Start of PROVIDED DATA

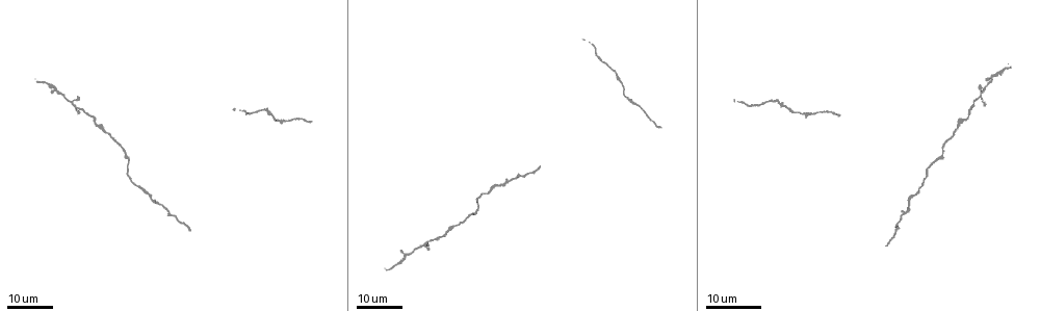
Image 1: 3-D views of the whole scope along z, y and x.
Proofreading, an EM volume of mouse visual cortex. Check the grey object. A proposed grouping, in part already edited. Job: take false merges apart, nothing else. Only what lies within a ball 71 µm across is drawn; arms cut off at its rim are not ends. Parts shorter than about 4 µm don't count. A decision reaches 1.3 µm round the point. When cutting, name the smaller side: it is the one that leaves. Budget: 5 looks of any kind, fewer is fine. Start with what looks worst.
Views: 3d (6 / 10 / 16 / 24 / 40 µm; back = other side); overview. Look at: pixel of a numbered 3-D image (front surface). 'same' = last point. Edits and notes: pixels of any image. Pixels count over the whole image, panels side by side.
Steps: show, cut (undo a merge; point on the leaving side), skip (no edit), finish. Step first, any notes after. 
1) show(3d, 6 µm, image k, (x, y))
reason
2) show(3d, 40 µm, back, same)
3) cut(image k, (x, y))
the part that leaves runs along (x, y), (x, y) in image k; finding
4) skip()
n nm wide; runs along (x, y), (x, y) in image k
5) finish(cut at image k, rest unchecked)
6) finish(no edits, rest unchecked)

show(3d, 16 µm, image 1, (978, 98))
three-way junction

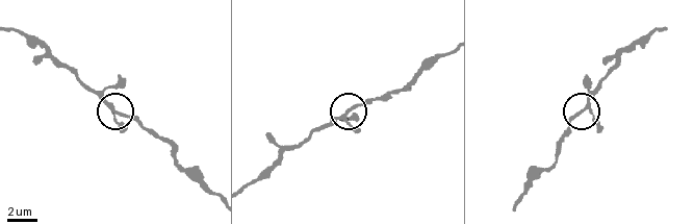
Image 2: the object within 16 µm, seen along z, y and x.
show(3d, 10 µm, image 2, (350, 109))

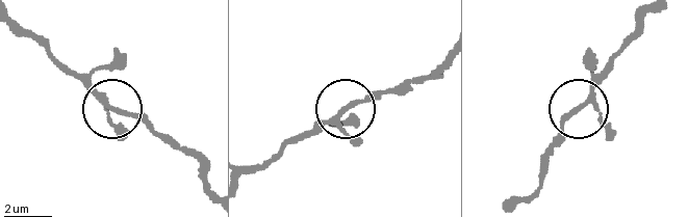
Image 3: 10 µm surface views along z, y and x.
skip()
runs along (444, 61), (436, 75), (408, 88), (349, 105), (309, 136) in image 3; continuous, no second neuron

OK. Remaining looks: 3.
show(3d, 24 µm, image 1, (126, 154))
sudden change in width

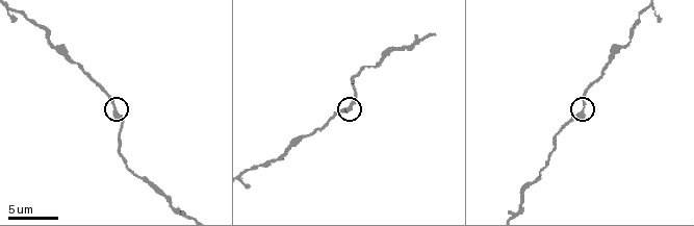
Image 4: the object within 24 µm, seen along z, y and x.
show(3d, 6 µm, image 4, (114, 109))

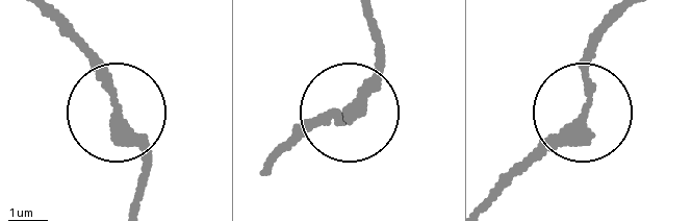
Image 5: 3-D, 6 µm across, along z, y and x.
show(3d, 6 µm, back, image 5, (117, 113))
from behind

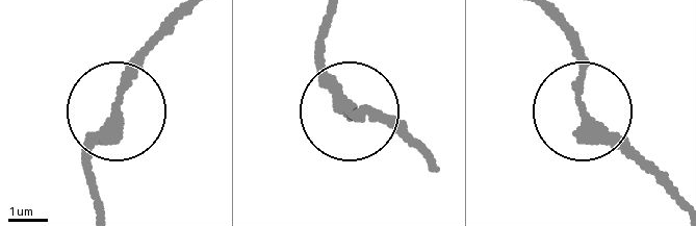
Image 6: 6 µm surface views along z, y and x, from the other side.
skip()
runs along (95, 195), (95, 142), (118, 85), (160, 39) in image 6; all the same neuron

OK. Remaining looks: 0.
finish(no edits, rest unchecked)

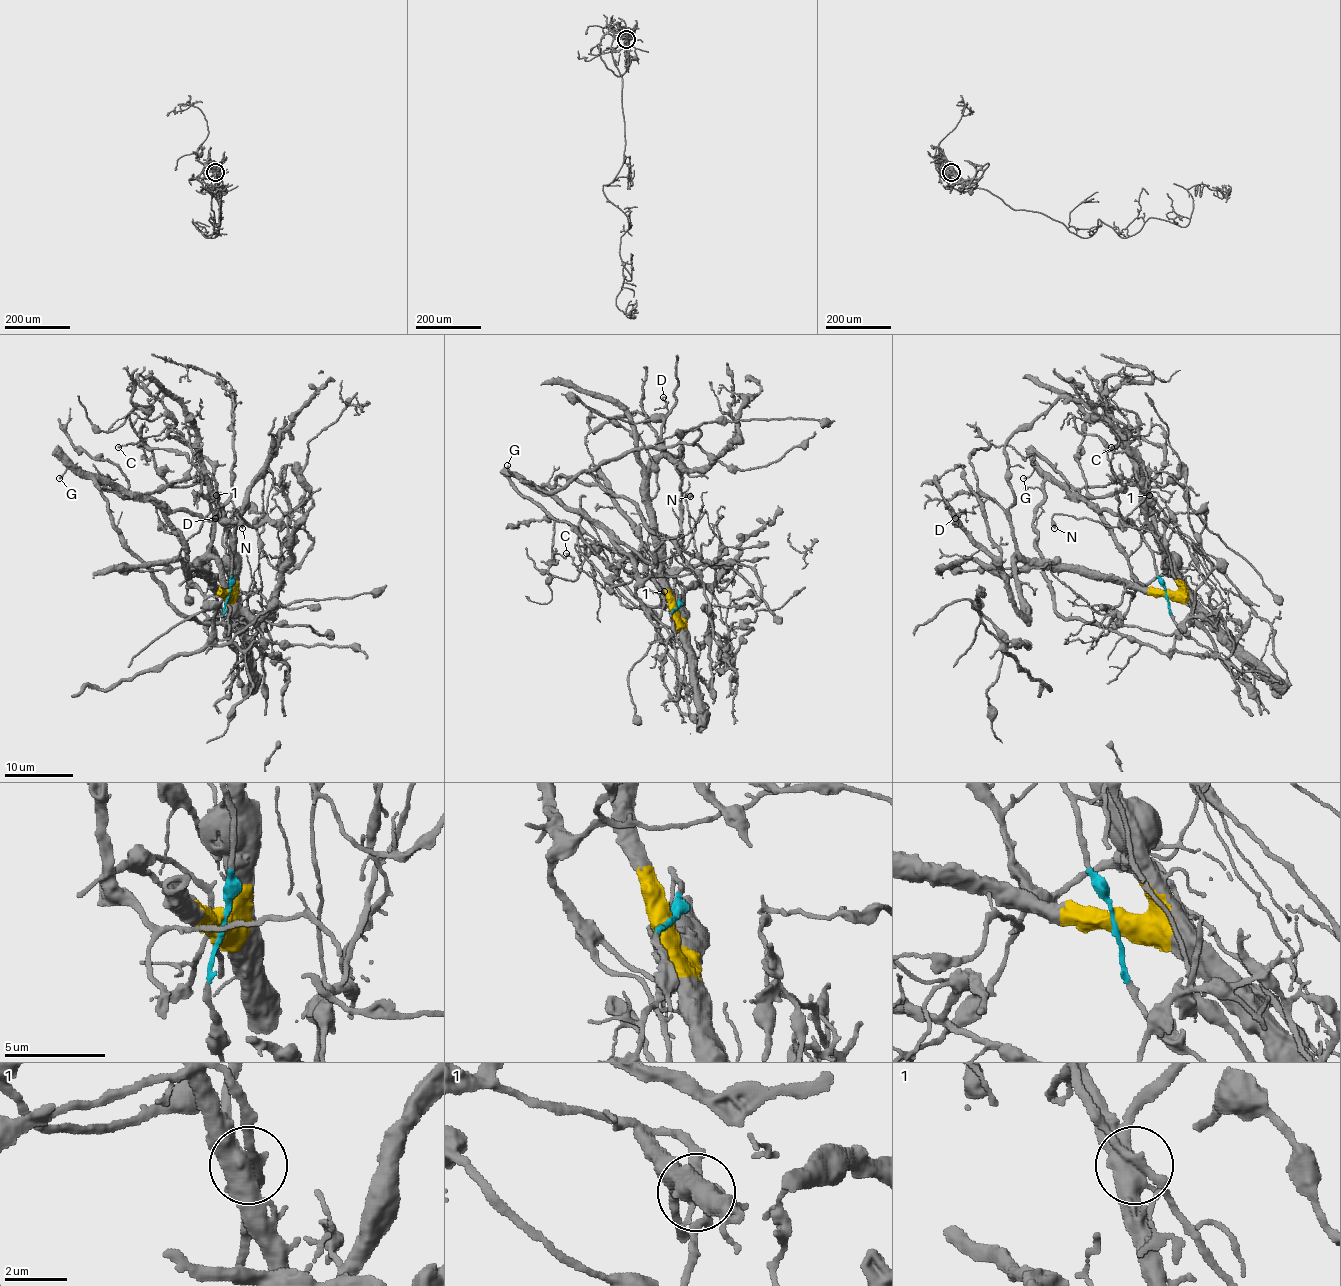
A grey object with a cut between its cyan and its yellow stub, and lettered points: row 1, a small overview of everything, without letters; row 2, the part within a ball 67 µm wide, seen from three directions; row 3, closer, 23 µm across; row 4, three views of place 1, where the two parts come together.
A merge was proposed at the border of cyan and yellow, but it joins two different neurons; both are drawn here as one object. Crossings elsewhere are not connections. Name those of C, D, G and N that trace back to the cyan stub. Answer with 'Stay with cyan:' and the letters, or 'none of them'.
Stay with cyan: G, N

End of PROVIDED DATA
Start of PROVIDED DATA

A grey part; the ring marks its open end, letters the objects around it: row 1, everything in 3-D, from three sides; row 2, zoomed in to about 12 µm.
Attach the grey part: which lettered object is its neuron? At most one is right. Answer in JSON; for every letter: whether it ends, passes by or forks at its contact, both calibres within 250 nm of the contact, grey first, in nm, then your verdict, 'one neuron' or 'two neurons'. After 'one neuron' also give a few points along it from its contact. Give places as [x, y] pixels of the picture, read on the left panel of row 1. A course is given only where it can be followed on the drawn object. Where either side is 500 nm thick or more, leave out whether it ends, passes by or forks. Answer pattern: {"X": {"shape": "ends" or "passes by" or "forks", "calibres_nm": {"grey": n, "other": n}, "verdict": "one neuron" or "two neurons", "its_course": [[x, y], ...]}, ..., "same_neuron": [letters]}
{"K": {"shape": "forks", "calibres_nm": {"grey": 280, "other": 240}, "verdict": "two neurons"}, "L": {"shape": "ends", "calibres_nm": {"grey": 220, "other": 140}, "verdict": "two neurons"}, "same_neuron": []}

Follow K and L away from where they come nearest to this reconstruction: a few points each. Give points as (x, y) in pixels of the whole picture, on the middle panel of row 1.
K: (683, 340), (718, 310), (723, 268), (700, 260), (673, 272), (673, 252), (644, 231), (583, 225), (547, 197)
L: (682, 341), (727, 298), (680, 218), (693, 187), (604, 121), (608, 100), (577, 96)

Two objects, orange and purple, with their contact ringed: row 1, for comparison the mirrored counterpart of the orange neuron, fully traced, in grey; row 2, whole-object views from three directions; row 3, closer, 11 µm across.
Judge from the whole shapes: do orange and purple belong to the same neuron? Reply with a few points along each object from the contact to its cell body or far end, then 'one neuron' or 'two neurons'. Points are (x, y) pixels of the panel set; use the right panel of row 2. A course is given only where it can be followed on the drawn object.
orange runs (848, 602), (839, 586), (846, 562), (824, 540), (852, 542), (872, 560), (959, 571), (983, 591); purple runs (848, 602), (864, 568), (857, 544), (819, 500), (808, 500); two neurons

End of PROVIDED DATA

§ TASK DESCRIPTION: What is needed is an exact copy of only the lines above from the one with "OK. Remaining looks: 0." to the one with "A grey object", both kept, with every picture left out.

§ TASK RESULT:
OK. Remaining looks: 0.
finish(no edits, rest unchecked)

A grey object with a cut between its cyan and its yellow stub, and lettered points: row 1, a small overview of everything, without letters; row 2, the part within a ball 67 µm wide, seen from three directions; row 3, closer, 23 µm across; row 4, three views of place 1, where the two parts come together.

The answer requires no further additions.